Monthly Archives: November 2008
Writing a Loan Modification Hardship Letter
Posted November 19, 2008 – 10:00 pm in: Foreclosure, Mortgage rates, Mortgage recovery, rating agencies, refinanceA financial hardship letter explains to your creditor why you are in financial trouble and requests a specific remedy to help you through the crisis. There are different reasons for writing a hardship letter, but the most common these days are:
- Requesting a loan modification or restructuring
- Requesting a short sale to avoid foreclosure
The hardship letter is a primary requirement in the loan application process. Your loan modification attorney will ask you to submit it along with your other financial documents, so that they can evaluate your situation and present a strong case to your lender.
When writing a hardship letter for a loan modification, keep in mind that the lenders really want to see why you have fallen behind with your mortgage payments. It should be clear, honest, and contain just the right amount of detail. The way you write it can literally spell the difference between keeping and losing your home. Here’s how you can write a hardship letter that puts your point across and gets you the best loan modification deal.
● ● ● ●
### GIVEN PROBLEM 1
Filter the entries below, copying in full each line that contains the string "Violine".
### GIVEN PROBLEM 2
Carry on the article above about writing a loan modification hardship letter, picking up right after its last sentence.

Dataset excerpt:
● ● ● ●
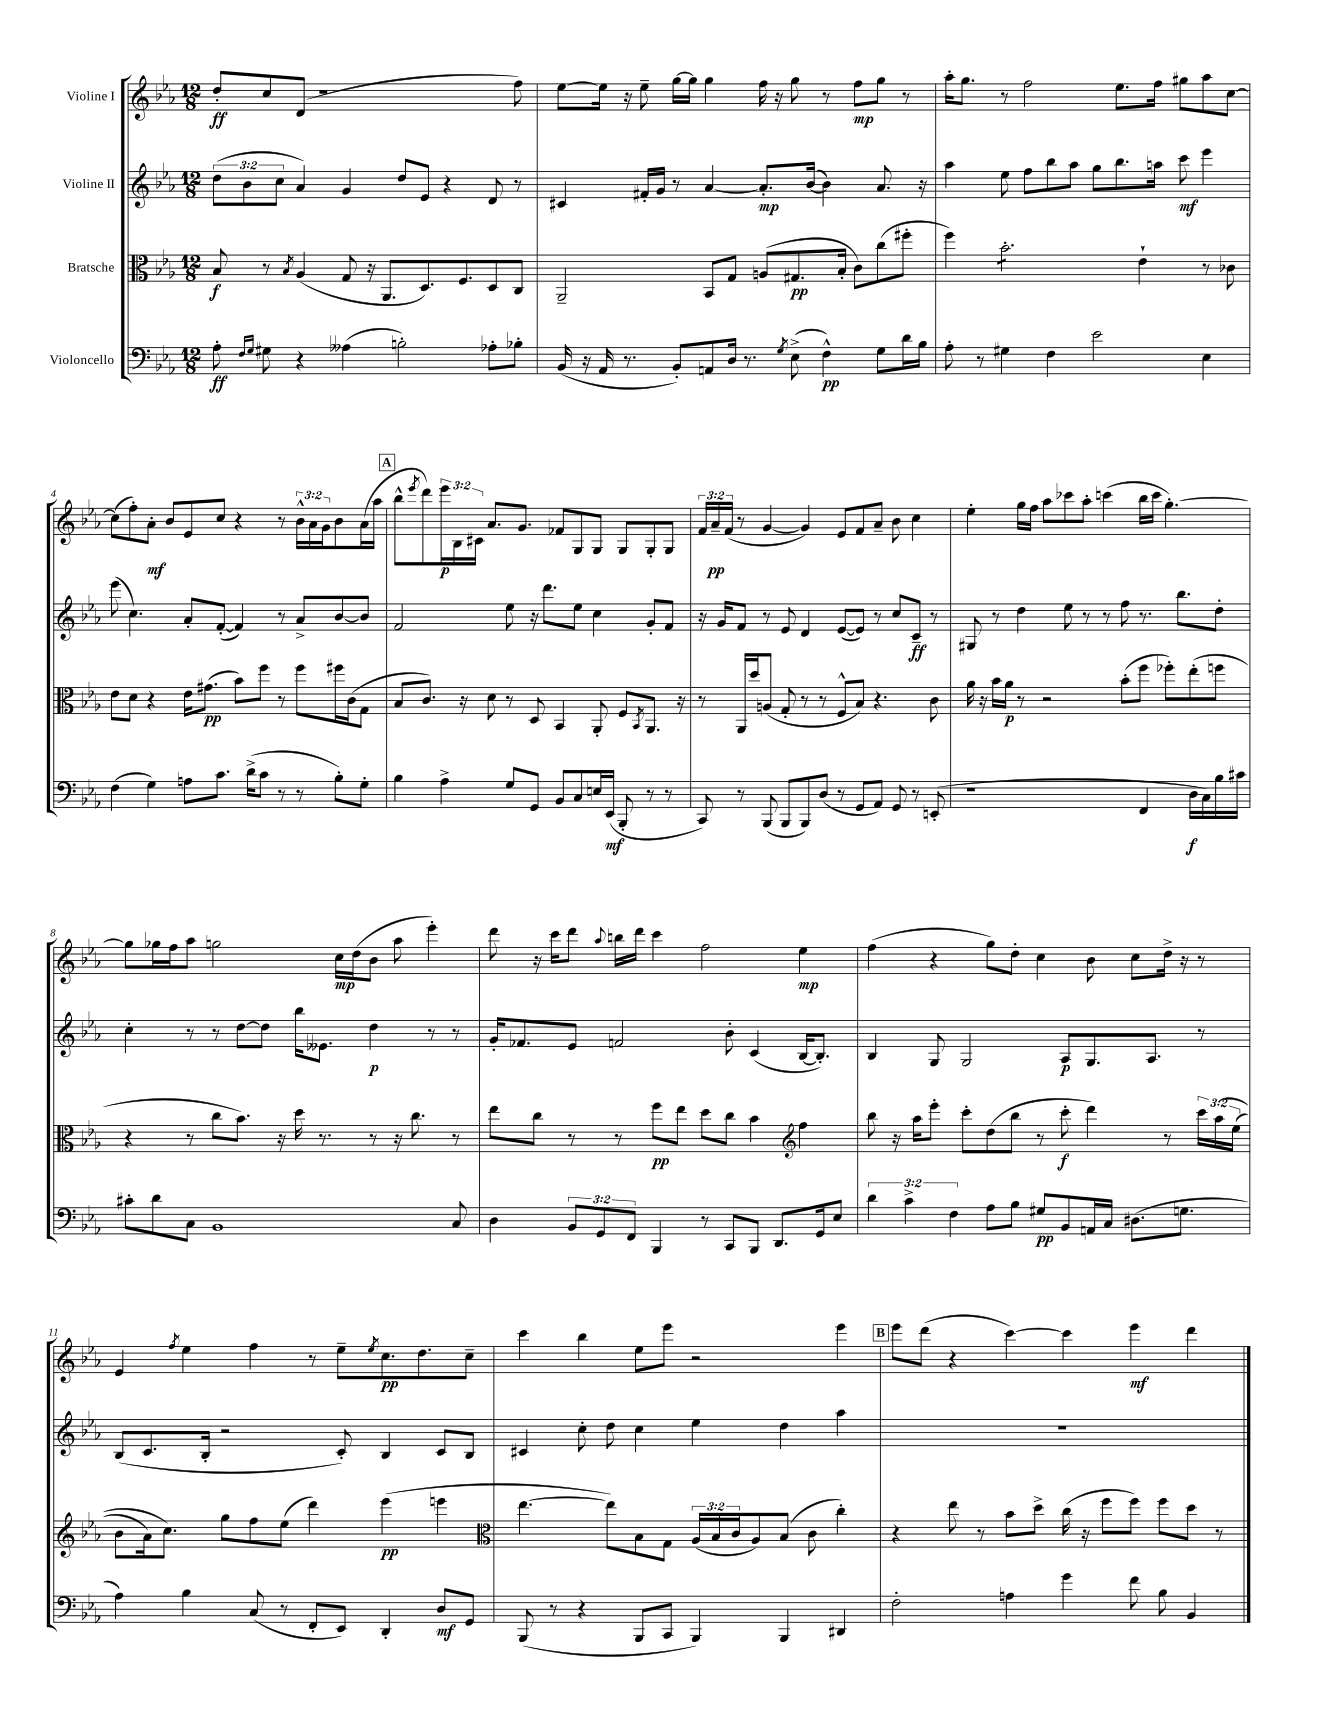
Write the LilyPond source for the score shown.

<<
\new StaffGroup <<
\new Staff = "s0" \with { instrumentName = "Violine I" } {
    \clef treble \key ees \major \numericTimeSignature \time 12/8 \override Staff.TupletNumber.text = #tuplet-number::calc-fraction-text
    d''8-.\ff c''8 d'8( r1 f''8) |
    ees''8~ ees''16 r16 ees''8-- g''16~ g''16 g''4 f''16 r16 g''8 r8 f''8\mp g''8 r8 |
    aes''16-. g''8. r8 f''2 ees''8. f''16 gis''8 aes''8 c''8~ |
    c''8( f''8-.) aes'8-.\mf bes'8 ees'8 c''8 r4 r8 \tuplet 3/2 { bes'16-^ aes'16 g'16 } bes'8 aes'16( aes''16 |
    \mark \markup { \box "A" } bes''8-^ \acciaccatura { ees'''8 } d'''8) \tuplet 3/2 { ees'''16\p bes16 cis'16 } aes'8. g'8. fes'8 g8 g8 g8 g8-. g8 |
    \tuplet 3/2 { f'16 aes'16--\pp f'16( } r8 g'4~ g'4) ees'8 f'8 aes'8-- bes'8 c''4 |
    ees''4-. g''16 f''16 aes''8 ces'''8 aes''8-. c'''4( bes''16 c'''16 g''4.~-.) |
    g''8 ges''16 f''16 aes''8 g''2 c''16\mp d''16( bes'8 aes''8 ees'''4-.) |
    d'''8 r16 c'''16 d'''8 \appoggiatura { aes''8 } b''16 d'''16 c'''4 f''2 ees''4\mp |
    f''4( r4 g''8) d''8-. c''4 bes'8 c''8 d''16-> r16 r8 |
    ees'4 \acciaccatura { f''8 } ees''4 f''4 r8 ees''8-- \acciaccatura { ees''8 } c''8.\pp d''8. c''8-- |
    c'''4 bes''4 ees''8 ees'''8 r2 ees'''4 |
    \mark \markup { \box "B" } ees'''8 d'''8( r4 c'''4~) c'''4 ees'''4\mf d'''4 \bar "|." |
}
\new Staff = "s1" \with { instrumentName = "Violine II" } {
    \clef treble \key ees \major \numericTimeSignature \time 12/8 \override Staff.TupletNumber.text = #tuplet-number::calc-fraction-text
    \tuplet 3/2 { d''8( bes'8 c''8 } aes'4) g'4 d''8 ees'8 r4 d'8 r8 |
    cis'4 fis'16-. g'16 r8 aes'4~ aes'8.-.\mp bes'16~( bes'4) aes'8. r16 |
    aes''4 ees''8 f''8 bes''8 aes''8 g''8 bes''8. a''16 c'''8\mf ees'''4 |
    ees'''8( c''4.) aes'8-. f'8~-.( f'4) r8 aes'8-> bes'8~ bes'8 |
    \mark \markup { \box "A" } f'2 ees''8 r16 d'''8. ees''8 c''4 g'8-. f'8 |
    r16 g'16 f'8 r8 ees'8 d'4 ees'8~( ees'8) r8 c''8 c'8--\ff r8 |
    gis8 r8 d''4 ees''8 r8 r8 f''8 r8. bes''8. d''8-. |
    c''4-. r8 r8 d''8~ d''8 bes''16 eeses'8. d''4\p r8 r8 |
    g'16-. fes'8. ees'8 f'2 bes'8-. c'4( bes16~ bes8.-.) |
    bes4 g8 g2 aes8\p g8. aes8. r8 |
    bes8( c'8. bes16-. r2 c'8-.) bes4 c'8 bes8 |
    cis'4 c''8-. d''8 c''4 ees''4 d''4 aes''4 |
    \mark \markup { \box "B" } R1. \bar "|." |
}
\new Staff = "s2" \with { instrumentName = "Bratsche" } {
    \clef alto \key ees \major \numericTimeSignature \time 12/8 \override Staff.TupletNumber.text = #tuplet-number::calc-fraction-text
    bes8\f r8 \acciaccatura { bes8 } aes4( g8 r16 aes,8. d8.) f8. d8 c8 |
    aes,2-- bes,8 g8 a8( gis8.\pp bes16-. c'8) c''8( fis''8-. |
    f''4) bes'2.:8-. ees'4-! r8 ces'8 |
    ees'8 d'8 r4 ees'16 gis'8.\pp( bes'8) f''8 r8 f''8 fis''16 c'16( g8 |
    \mark \markup { \box "A" } bes8 c'8.) r16 d'8 r8 d8 bes,4 aes,8-. f8 \acciaccatura { bes,8 } aes,8. r16 |
    r8 aes,16 d''16 a8( g8-. r8 r8 f8-^ bes8) r4. c'8 |
    aes'16 r16 bes'16 aes'16\p r8 r2 bes'8-.( f''8 fes''8-.) ees''8-.( f''8 |
    r4 r8 c''8 bes'8.) r16 d''16 r8. r8 r16 c''8. r8 |
    ees''8 c''8 r8 r8 f''8\pp ees''8 d''8 c''8 bes'4 \clef treble f''4 |
    bes''8 r16 aes''16 ees'''8-. c'''8-. d''8( bes''8 r8 c'''8-.\f d'''4) r8 \tuplet 3/2 { c'''16 aes''16\( ees''16( } |
    bes'8 aes'16) c''8.\) g''8 f''8 ees''8( d'''4) ees'''4\pp( e'''4 |
    \clef alto ees''4.~ ees''8) bes8 g8 \tuplet 3/2 { aes16( bes16 c'16 } aes8) bes8( c'8 c''4-.) |
    \mark \markup { \box "B" } r4 ees''8 r8 bes'8 d''8-> c''16( r16 f''8 f''8) f''8 d''8 r8 \bar "|." |
}
\new Staff = "s3" \with { instrumentName = "Violoncello" } {
    \clef bass \key ees \major \numericTimeSignature \time 12/8 \override Staff.TupletNumber.text = #tuplet-number::calc-fraction-text
    aes8-.\ff \grace { f16 g16 } gis8 r4 aeses4( b2-.) aes8-. bes8-. |
    bes,16( r16 aes,16 r8. bes,8-.) a,8 d16 r8. \acciaccatura { g8 } ees8->( f4-^\pp) g8 d'16 bes16 |
    aes8-. r8 gis4 f4 ees'2 ees4 |
    f4( g4) a8 c'8. d'16->( c'8 r8 r8 bes8-.) g8-. |
    \mark \markup { \box "A" } bes4 aes4-> g8 g,8 bes,8 c8 e16 ees,16\mf( bes,,8-. r8 r8 |
    c,8) r8 bes,,8( bes,,8 bes,,8) d8( r8 g,8 aes,8) g,8 r8 e,8-.( |
    r1 f,4 d16\f c16) bes16 cis'16 |
    cis'8-. d'8 c8 bes,1 c8 |
    d4 \tuplet 3/2 { bes,8 g,8 f,8 } bes,,4 r8 c,8 bes,,8 d,8. g,16 ees8 |
    \tuplet 3/2 { d'4 c'4-> f4 } aes8 bes8 gis8\pp bes,8 a,16 c16 dis8.( g8. |
    aes4) bes4 c8( r8 f,8-. ees,8) d,4-. d8\mf g,8 |
    bes,,8( r8 r4 bes,,8 c,8 bes,,4) bes,,4 dis,4 |
    \mark \markup { \box "B" } f2-. a4 g'4 f'8 bes8 bes,4 \bar "|." |
}
>>
>>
● ● ● ●
### EXPECTED OUTPUT 1
\new Staff = "s0" \with { instrumentName = "Violine I" } {
\new Staff = "s1" \with { instrumentName = "Violine II" } {

### EXPECTED OUTPUT 2
Keep it concise. A typical lender can only spend five minutes reading your letter. Try to keep it to a single page; any longer and they might not have time to really read it through. Lose all unnecessary details and keep only those that are relevant to your case.
Get straight to the point. Start by stating the purpose of your letter (whether it’s a loan modification or a short sale), so that the reader knows outright what to expect. Basically, it should say “I need you to buy my home/restructure my mortgage/give me a lower interest rate,” in a way that compels them to find out why. You can use the succeeding paragraphs to explain it in more detail.
Explain your hardship. First, make sure your problem actually qualifies as a financial hardship. Your goal is to convince your bank that you have no other means of mortgage assistance, and that you can get back on track if they do grant your request. Examples of valid hardships include:
- Loss or reduction of income (loss of employment, demotion, etc.)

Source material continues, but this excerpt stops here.